Es ist jetzt durchaus so, dass wir seit 63 Jahren eine demokratische Republik haben, einen doch im Großen und Ganzen funktionierenden Sozialstaat, und Wien ist die sozialste Millionenstadt der Welt. Natürlich ist es unser Ziel, die Armut zu beseitigen, vor allem die Ursachen der Armut zu bekämpfen und die Bettelei, so weit das irgendwie möglich ist, überflüssig zu machen, sodass gar niemand betteln muss. Das ist natürlich unser Ziel. In früheren Zeiten hätte man vielleicht noch pathetischer gesagt, in einer sozialistischen Gesellschaft würde es keine Armut mehr geben und dadurch würde es keine Bettelei geben.

 

Wir haben differenziertere Gesellschaftsordnungen, als es vielleicht manche unserer Vormütter und Vorväter geglaubt haben, und so ist es eben so, dass es schon bei einer statischen Bevölkerung – nehmen wir an, die Bevölkerung in Wien würde völlig gleich bleiben – sehr schwierig wäre, Armut praktisch hundertprozentig zu beseitigen. Selbst wenn man ein sehr dichtes soziales Netz hat, gibt es immer wieder individuelle Schicksale, die aus irgendwelchen Gründen in die totale Armut verfallen und die eben betteln. Wenn sie still betteln und nicht organisiert sind und die anderen Tatbestände erfüllen, ist das dann, meiner Ansicht nach, auch etwas, was möglich sein sollte.

+++

Arbeitsauftrag:
Setzen Sie den Lesetext über Armut und Bettelei in Wien im Anschluss an seinen letzten Satz fort. Das anschließende Material hat mit dem Lesetext über Armut und Bettelei in Wien nichts zu tun.

Gesammeltes Material:
+++

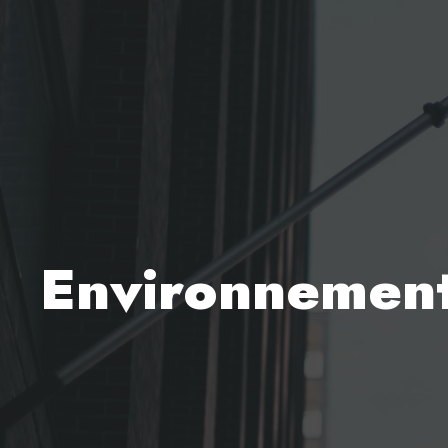
Environnemen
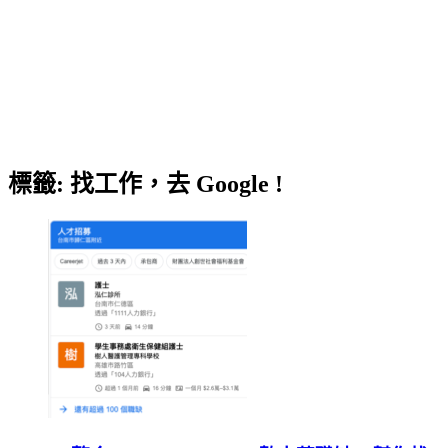
標籤:
找工作，去 Google !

+++

Ergebnis:
Jetzt kommt dazu, dass wir Obdachlose haben, die teilweise aus den Bundesländern zu uns kommen, aber natürlich quantitativ um vieles bedeutsamer – das haben Vorredner schon gesagt – aus den neuen EU-Staaten Menschen aus unterschiedlichen Intentionen zu uns kommen. Es ist sicher langfristig auch unser Ziel, dass wir die Armut in Europa überhaupt beseitigen und auf der Welt beseitigen. Das ist ein sehr langfristiges Ziel, und wir leben damit, dass es eben Menschen gibt, die betteln. Hier ist es notwendig zu differenzieren, aber ein generelles Bettelverbot wäre nicht richtig und wäre auch nicht sozial, weil wir eben nicht die Armen bekämpfen wollen, sondern die Armut bekämpfen wollen. (Beifall bei der SPÖ.) In dem Sinn soll, so wie es der Bürgermeister am Vormittag gesagt hat, das stille Betteln von tatsächlich Hilfsbedürftigen möglich sein.

 

Wie gesagt, wir haben ja schon in der geltenden Rechtsordnung den § 2 des Wiener Landes-Sicherheitsgesetzes, der jetzt bereits aggressives, aufdringliches und organisiertes Betteln in Wien verbietet. Weiters besteht die Möglichkeit der Wegweisung von aggressiven BettlerInnen nach Anweisung und Abmahnung. Anstiftung zu solchen Formen der Bettelei sind nach § 7 des VStG strafbar. Auch der Verfall von Geld, das durch verbotene Formen der Bettelei beschafft wird, kann verfügt werden. Das ist also das geltende Gesetz.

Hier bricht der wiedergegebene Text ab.